MLPerf is a benchmark suite of tests created by prominent companies in the space to standardize and provide guidelines for how to measure AI training and inference speed. MLPerf is often used to share the speed of commercially available cloud computing services, mobile devices, or hardware in server hardware stacks.
Companies who contributed to the creation of MLPerf include Google, Nvidia, Baidu, and supercomputer maker Cray.
Nvidia set records for image classification with ResNet-50 version 1.5 on the ImageNet dataset, object instance segmentation, object detection, non-recurrent translation, recurrent translation, and recommendation systems.
“For all of these benchmarks we outperformed the competition by up to 4.7x faster,” Nvidia VP and general manager of accelerated computing Ian Buck said in a conference call with reporters. “There are certainly faster DGX-2 ResNet-50 renditions out there, but none under MLPerf benchmark guidelines.”

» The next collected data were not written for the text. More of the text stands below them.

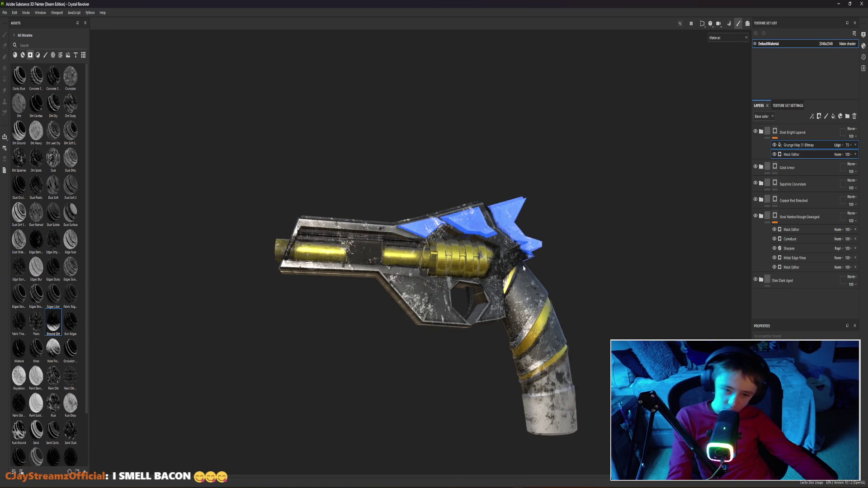
pyautogui.moveTo(564, 283)
pyautogui.keyDown('alt'); pyautogui.mouseDown()
pyautogui.moveTo(576, 286)
pyautogui.moveTo(558, 291)
pyautogui.moveTo(595, 309)
pyautogui.moveTo(556, 258)
pyautogui.moveTo(579, 266)
pyautogui.moveTo(584, 257)
pyautogui.moveTo(564, 260)
pyautogui.moveTo(599, 249)
pyautogui.mouseUp(); pyautogui.keyUp('alt')
pyautogui.scroll(2, 589, 270)
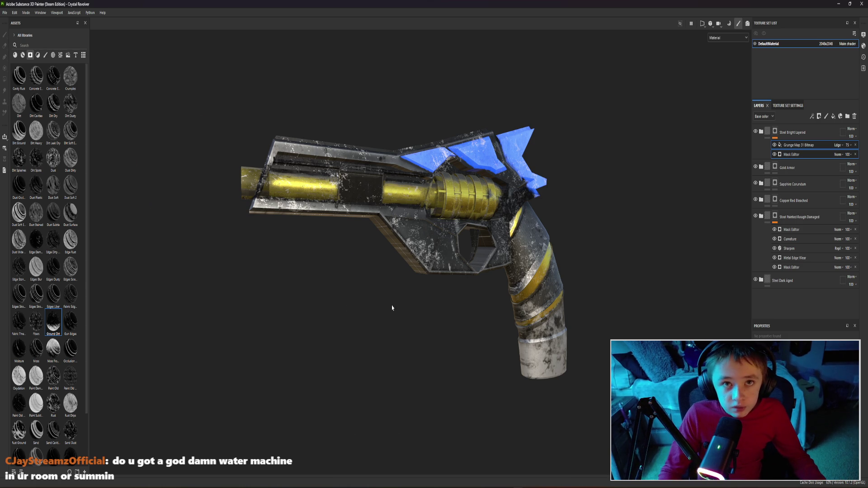
# Drag the Steel Bright material from Assets onto the top of the layer stack as a second steel layer
pyautogui.keyDown('alt'); pyautogui.moveTo(391, 306); pyautogui.dragTo(347, 305, button='right'); pyautogui.keyUp('alt')
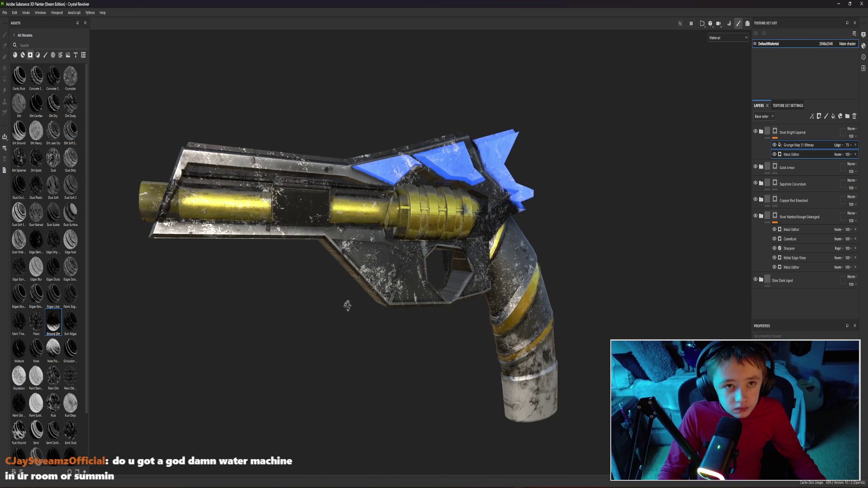
pyautogui.keyDown('alt'); pyautogui.moveTo(347, 306); pyautogui.dragTo(400, 305); pyautogui.keyUp('alt')
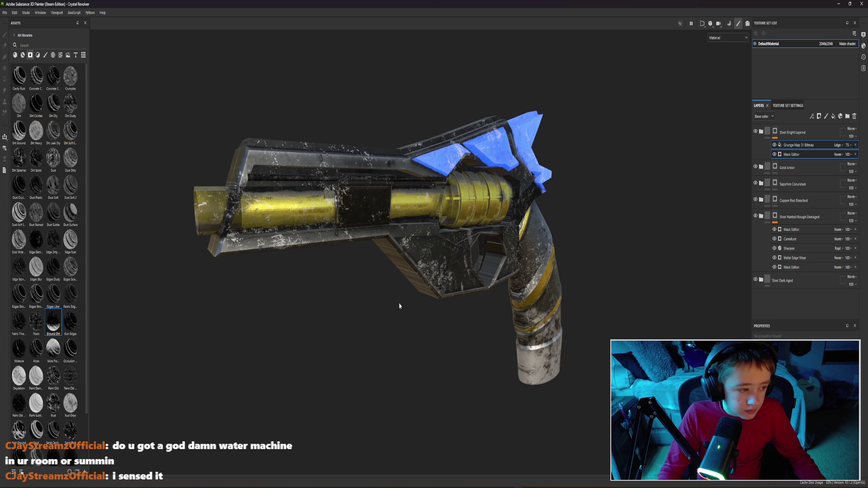
pyautogui.scroll(2, 398, 306)
pyautogui.keyDown('alt'); pyautogui.moveTo(399, 306); pyautogui.dragTo(482, 308); pyautogui.keyUp('alt')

The feat was achieved using Nvidia DGX systems, using NVSwitch interconnectors to work with up to 16 fully connected V100 Tensor Core GPUs, which was first unveiled in spring 2017. Nvidia submitted and was judged in the single node category with 16 GPUs, as well as distributed training with 16 GPUs to 80 nodes with 640 GPUs.
With a single node, Nvidia was able to train with ResNet-50 in 70 minutes. With distributed training, Nvidia was able to train with ResNet-50 in 6.3 minutes. By comparison, it would have taken 25 days for a single CUDA GPU to train with ResNet-50 in 2015.
The rapid rise in compute power has played a major role in the emergence of AI as an influential force in technology, business, and society in recent years.